We believe that central bank intervention and counterproductive monetary policies have distorted pricing in the bond market and for other income-producing investments. By crushing interest rates and yields to very low levels, the old investment textbook has been made obsolete.

Therefore the classic advice about the proper balance between stocks and bonds brings new and perhaps unrecognized risks, with corresponding pockets of opportunity elsewhere. Yet the classic advice met a need which still exists: how to accommodate varying needs for liquidity and tolerance of volatility.

Our adaptation to this new world is the portfolio structure you see above. Our classic research-driven portfolio methods live in the Long Term Core. We believe our fundamental principles are timeless, and make sense in all conditions.

But people need the use of their money to live their lives and do what they need to do. So a cash layer is needed, tailored to individual circumstances.

The layer between is ballast. This refers to holdings that might be expected to fall and rise more slowly than the overall stock market. Ballast serves two purposes. It dampens volatility of the overall portfolio, thereby making it easier to live with. Ballast may serve as a source of funds for buying when the market seems to be low.

The client with higher cash needs or who desires lower volatility may use the same long term core as the one who wants maximum potential returns.

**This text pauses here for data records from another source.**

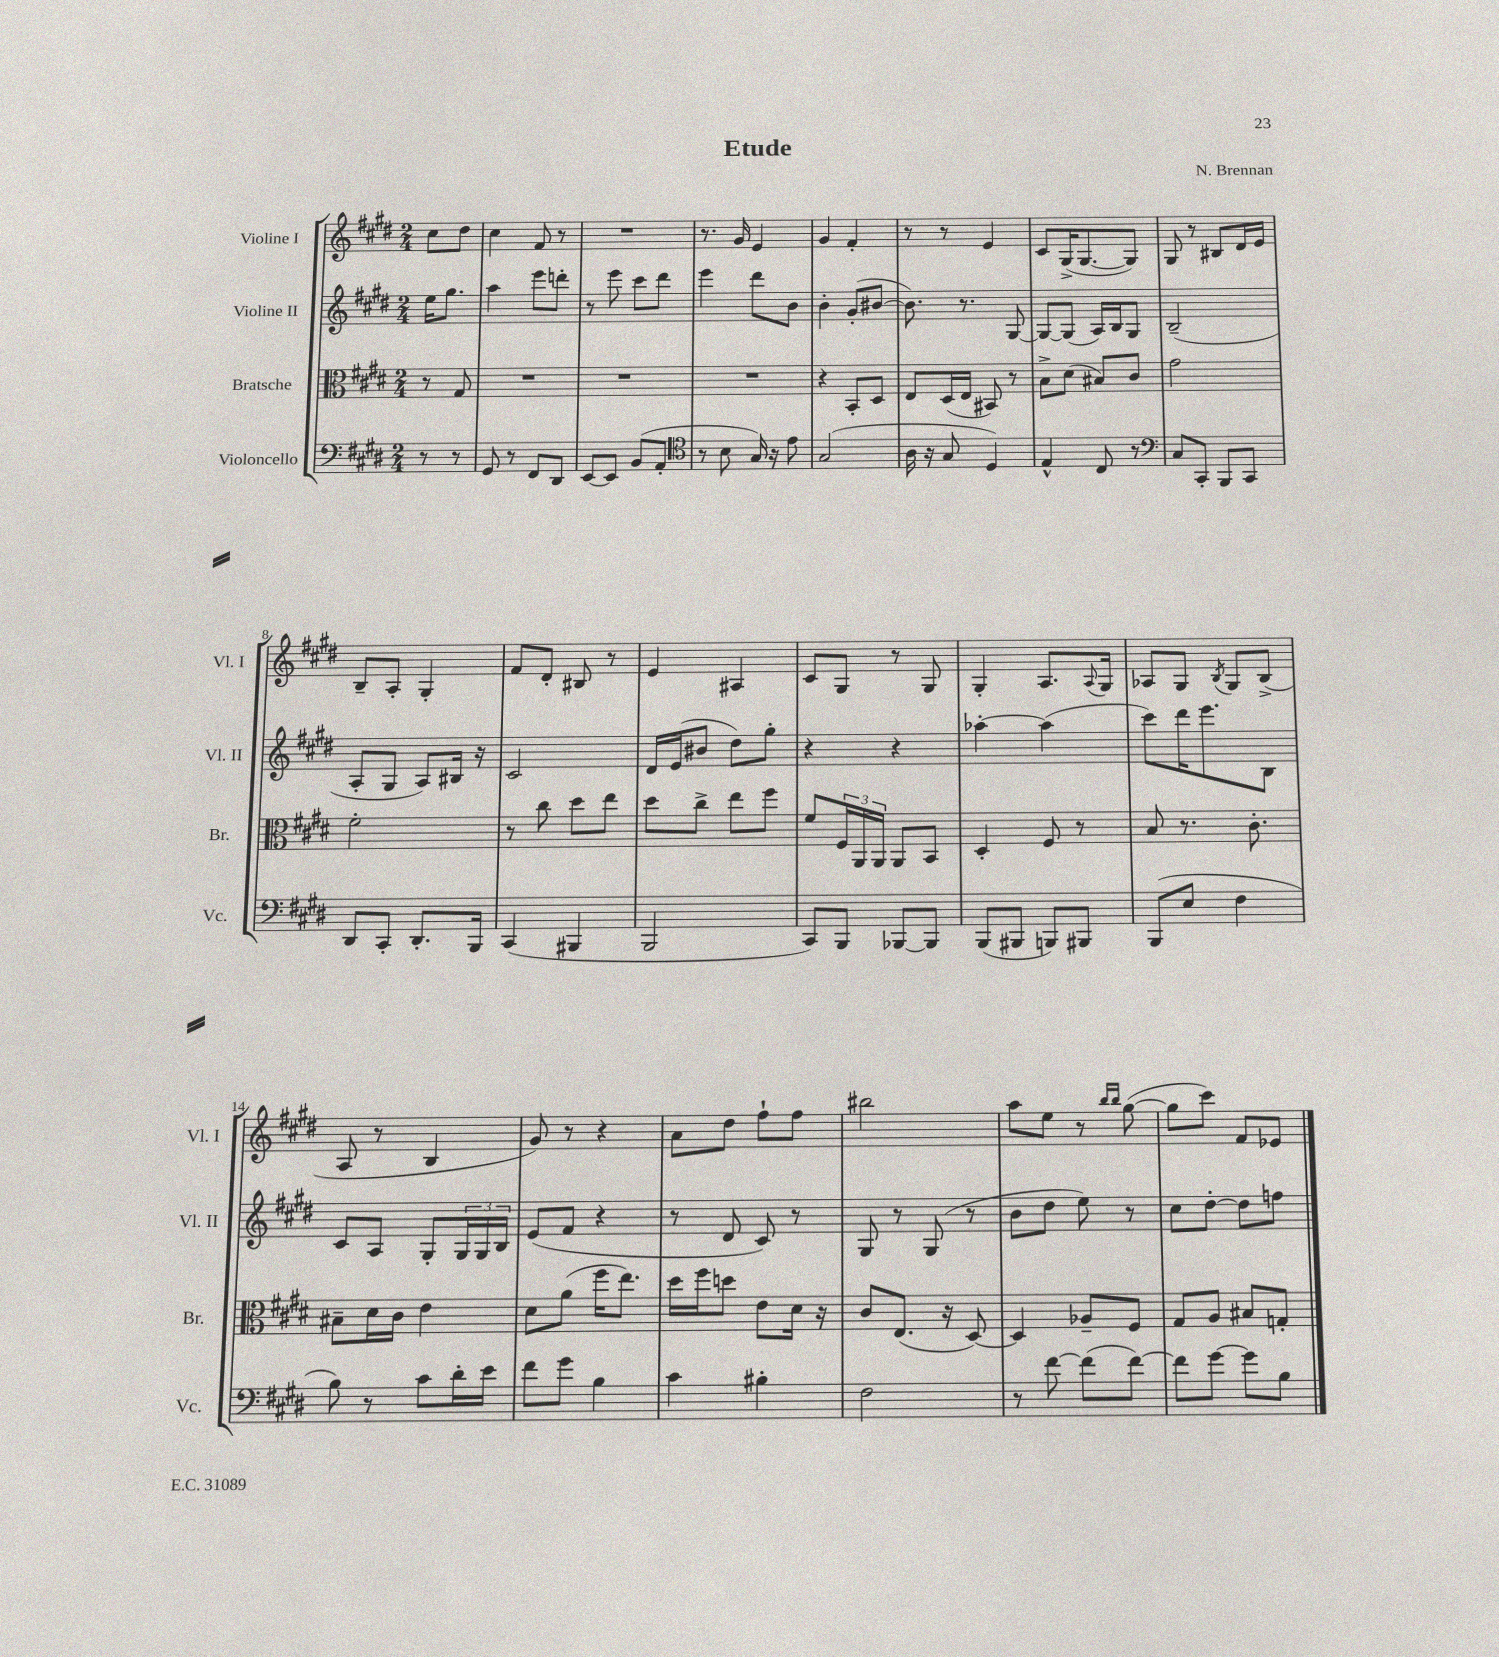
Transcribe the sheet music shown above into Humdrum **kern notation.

**kern	**kern	**kern	**kern
*staff4	*staff3	*staff2	*staff1
*clefF4	*clefC3	*clefG2	*clefG2
*k[f#c#g#d#]	*k[f#c#g#d#]	*k[f#c#g#d#]	*k[f#c#g#d#]
*M2/4	*M2/4	*M2/4	*M2/4
8r	8r	16ee	8cc#
.	.	8.gg#	.
8r	8G#	.	8dd#
=	=	=	=
8GG#	2r	4aa	4cc#
8r	.	.	.
8FF#	.	8eee	8f#
8DD#	.	8ddd'	8r
=	=	=	=
[8EE	2r	8r	2r
8EE]	.	8eee	.
(8BB	.	8ccc#	.
8AA'	.	8ddd#	.
=	=	=	=
*clefC4	*	*	*
8r	2r	4eee	8.r
8B	.	.	.
.	.	.	16g#
16G#)	.	8ddd#	4e
16r	.	.	.
8e	.	8b	.
=	=	=	=
(2G#	4r	4b'	4g#
.	8BB'	(8g#'	4f#'
.	8D#	[8b#	.
=	=	=	=
16A	8E	8.b#])	8r
16r	.	.	.
8G#	(16D#	.	8r
.	16E	8.r	.
4D#)	8BB#)	.	4e
.	8r	[8G#	.
=	=	=	=
4E^^	8B^	8G#_	8c#
.	(8d#	(8G#]	(16G#^
.	.	.	[8.G#
8C#	8B#)	16A)	.
.	.	16B	.
8r	8c#	8G#	8G#])
=	=	=	=
*clefF4	*	*	*
8C#	2g#	(2B~	8G#
8CC#'	.	.	8r
8BBB	.	.	8B#
8CC#	.	.	16d#
.	.	.	16e
=	=	=	=
8DD#	2f#'	8A'	8B~
8CC#'	.	8G#	8A'
8.DD#'	.	8A)	4G#'
.	.	16B#	.
16BBB	.	16r	.
=	=	=	=
(4CC#	8r	2c#	8f#
.	8cc#	.	8d#'
4BBB#	8dd#	.	8B#
.	8ee	.	8r
=	=	=	=
2BBB	8dd#	16d#	4e
.	.	(16e	.
.	8cc#^	8b#	.
.	8ee	8dd#)	4A#
.	8ff#	8gg#'	.
=	=	=	=
8CC#)	8f#	4r	8c#
8BBB	24F#	.	8G#
.	24AA	.	.
.	24AA	.	.
[8BBB-	8AA	4r	8r
8BBB-]	8BB	.	8G#
=	=	=	=
(8BBB	4D#'	[4aa-'	4G#'
8BBB#	.	.	.
8BBB)	8F#	(4aa-]	8.A
8BBB#	8r	.	.
.	.	.	8qqA
.	.	.	16G#
=	=	=	=
(8BBB	8B	8ccc#)	8A-
8E	8.r	16ddd#	8G#
.	.	8.eee	.
.	.	.	8qB
4F#	.	.	8G#
.	8.c#'	.	.
.	.	8B	(8B^
=	=	=	=
8B)	8B#~	8c#	8A
8r	16d#	8A	8r
.	16c#	.	.
8c#	4e	8G#'	4B
16d#'	.	24G#	.
.	.	24G#	.
16e	.	.	.
.	.	24B	.
=	=	=	=
8f#	8d#	(8e	8g#)
8g#	(8a	8f#	8r
4B	16ff#	4r	4r
.	8.ee)	.	.
=	=	=	=
4c#	16dd#	8r	8a
.	16ff#	.	.
.	8dd	8d#	8dd#
4B#'	8e	8c#)	8ff#`
.	16d#	8r	8ff#
.	16r	.	.
=	=	=	=
2F#	8c#	8G#	2bb#
.	(8.E	8r	.
.	.	(8G#	.
.	16r	.	.
.	[8D#)	8r	.
=	=	=	=
8r	4D#]	8b	8aa
[8f#	.	8dd#	8ee
(8f#]	8A-~	8ee)	8r
.	.	.	16qqbb
.	.	.	16qqbb
[8f#)	8F#	8r	([8gg#
=	=	=	=
8f#]	8G#	8cc#	8gg#]
[8g#	8A	[8dd#'	8ccc#)
8g#]	8B#	8dd#]	8f#
8B	8G'	8ff	8e-
==	==	==	==
*-	*-	*-	*-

One may want a ‘cash-ballast-long term core’ allocation of 10%-25%-65% and the next one 4%-0%-96%.

The adaptations we’ve made have generated efficiencies and therefore time—time to work individually with you on your plans and planning, time for more frequent portfolio reviews, time for more intensive research.

Clients, if you would like to discuss how this structure might fit your needs, please email us or call us.


The opinions voiced in this material are for general information only and are not intended to provide specific advice or recommendations for any individual.

Stock investing involves risk including loss of principal.

Bonds are subject to market and interest rate risk if sold prior to maturity. Bond values will decline as interest rates rise and bonds are subject to availability and change in price.